• [Given passage]
────────────────────────────────────────
I leave the Royal Naval Rendezvous just as a dissolute Norwegian stops to read the 'Burster' placard. Now, I turn past the Mint, and past the soldiers on guard there, and pursue the course of a narrow little street leading towards the Docks.
Here Jack leaps into great life. Ship-chandlers, ship-grocers, biscuit-bakers, sail-makers, outfitting warehouses, occupy the shops on either side. Up a little court is a nautical day-school for teaching navigation. There is a book-stall, on which lie the 'Seaman's Manual,' the 'Shipmaster's Asistant,' and Hamilton Moore's 'Navigation.' There is a nautical instrument-maker's, where chronometers, quadrants, and sextants are kept, and blank log-books are sold. The stationers display forms for manifests, bills of lading, and charter-parties. Every article vended has some connection with those who go down to the sea in ships.
────────────────────────────────────────
• [Data]
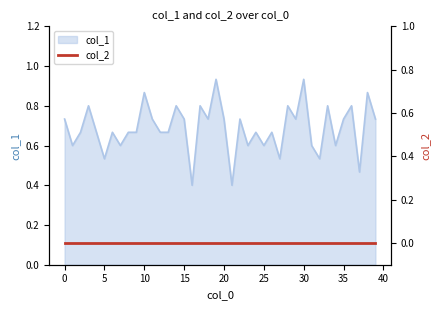

Is it true that the value at 29 is 0.7?

True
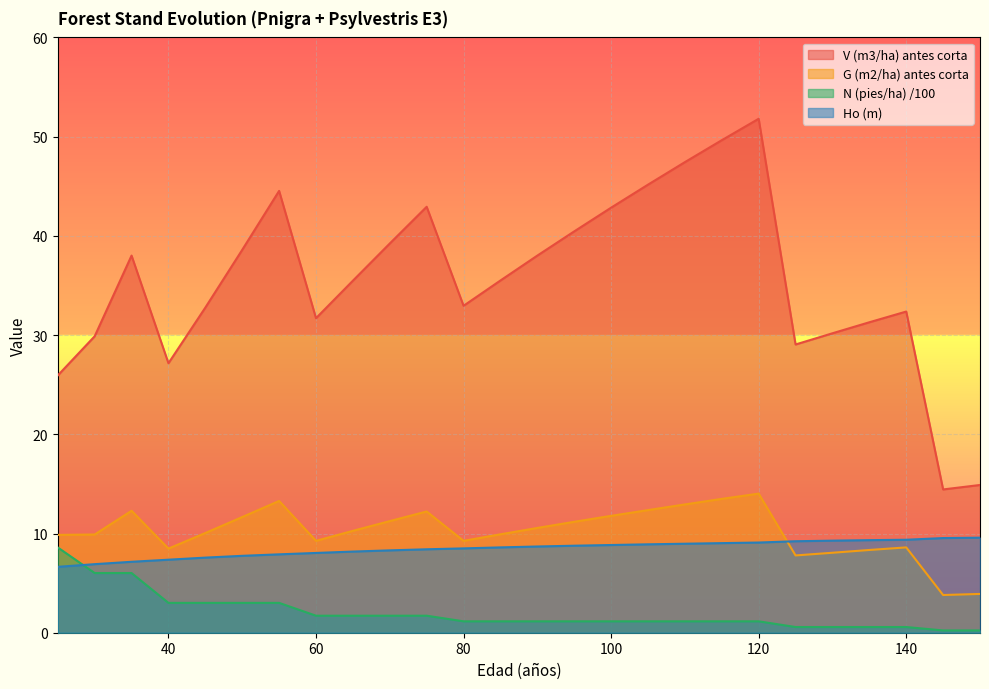

Between 30 and 55, which series saw the biggest shift?

V (m3/ha) antes corta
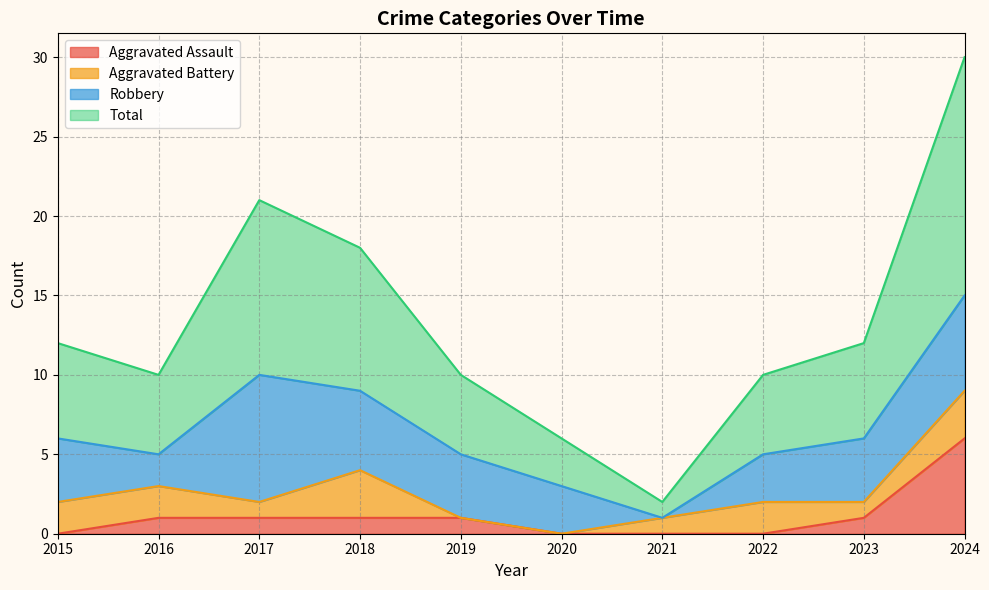

What are all the series names shown in the legend?

Aggravated Assault, Aggravated Battery, Robbery, Total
────────────────────────────────────────
• [Questions to answer]
A. Please rewrite the paragraph of the docks passage that begins "Here Jack leaps into great life" as a short bulleted list that keeps its main facts.
B. Answer these from the docks passage:
(i) What does the dissolute Norwegian stop to read?
(ii) What does the nautical day-school teach?
(iii) Which forms do the stationers display?
C. Quote the docks passage starting with "I leave the" and going on through "sea in ships.".

• [Exercise results]
A.
- Shops on both sides of the street serve sailors: ship-chandlers, ship-grocers, biscuit-bakers, sail-makers and outfitting warehouses.
- A nautical day-school up a little court teaches navigation.
- A book-stall offers seamanship and navigation books, including Hamilton Moore's 'Navigation.'
- A nautical instrument-maker keeps chronometers, quadrants and sextants and sells blank log-books.
- Stationers display forms for manifests, bills of lading and charter-parties.
- Every item sold has some connection with seafaring people.

B.
(i) The 'Burster' placard.
(ii) Navigation.
(iii) Forms for manifests, bills of lading, and charter-parties.

C.
I leave the Royal Naval Rendezvous just as a dissolute Norwegian stops to read the 'Burster' placard. Now, I turn past the Mint, and past the soldiers on guard there, and pursue the course of a narrow little street leading towards the Docks.
Here Jack leaps into great life. Ship-chandlers, ship-grocers, biscuit-bakers, sail-makers, outfitting warehouses, occupy the shops on either side. Up a little court is a nautical day-school for teaching navigation. There is a book-stall, on which lie the 'Seaman's Manual,' the 'Shipmaster's Asistant,' and Hamilton Moore's 'Navigation.' There is a nautical instrument-maker's, where chronometers, quadrants, and sextants are kept, and blank log-books are sold. The stationers display forms for manifests, bills of lading, and charter-parties. Every article vended has some connection with those who go down to the sea in ships.